所有者AがBに甲土地を売却し、その後にBがCに甲土地を売却した場合に関する次の記述のうち、民法の規定及び判例によれば、正しいものはどれか。なお、この問において、Cは背信的悪意者ではないものとする。

選択肢

  • 1.甲土地の所有権登記がAの名義のままであったとしても、Bは、Cに甲土地を売却した後は、Aに対して自己に甲土地の所有権移転登記をするよう請求することはできない。
  • 2.Cは、甲土地の所有権移転登記を備えなければ、Aに対して自己が所有者であることを主張することができない。
  • 3.AB間の売買契約が、BC間の売買契約締結よりも前にAにより解除されていた場合、又は、 BC間の売買契約締結後にAにより解除された場合のいずれの場合であっても、 Cは、甲土地の所有権移転登記を備えれば、Aに対して自己の所有権を主張することができる。
  • 4.AB間の売買契約が、BC間の売買契約よりも前にBの強迫を理由として取り消されていた場合、又は、BC間の売買契約締結後にBの強迫を理由として取り消された場合のいずれの場合であっても、Cは、Bの強迫につき善意でかつ過失がなければ、Aに対して自己の所有権を主張することができる。

正解

3. AB間の売買契約が、BC間の売買契約締結よりも前にAにより解除されていた場合、又は、 BC間の売買契約締結後にAにより解除された場合のいずれの場合であっても、 Cは、甲土地の所有権移転登記を備えれば、Aに対して自己の所有権を主張することができる。

解説

不動産の二重譲渡・対抗関係の総合問題。

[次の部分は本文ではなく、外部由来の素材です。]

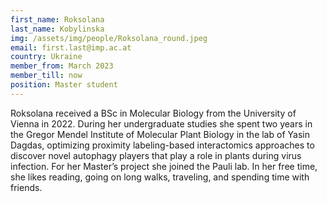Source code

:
 ```yaml
---
first_name: Roksolana
last_name: Kobylinska
img: /assets/img/people/Roksolana_round.jpeg
email: first.last@imp.ac.at
country: Ukraine
member_from: March 2023
member_till: now
position: Master student
---
```

Roksolana received a BSc in Molecular Biology from the University of Vienna in 2022. During her undergraduate studies she spent two years in the Gregor Mendel Institute of Molecular Plant Biology in the lab of Yasin Dagdas, optimizing proximity labeling-based interactomics approaches to discover novel autophagy players that play a role in plants during virus infection. For her Master’s project she joined the Pauli lab. In her free time, she likes reading, going on long walks, traveling, and spending time with friends.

民法177条の対抗要件、解除前後の第三者(545条1項但書・判例)、強迫取消し前後の第三者(96条3項の反対解釈)を問う。中間者Bは契約解除や取消しがあっても、登記移転請求権を有するのが原則。Cが解除前の第三者として保護されるには登記が必要(545条1項但書、最判昭33.6.14)、強迫取消し前の第三者は96条3項の保護対象外で、善意・無過失でも保護されない点が決め手。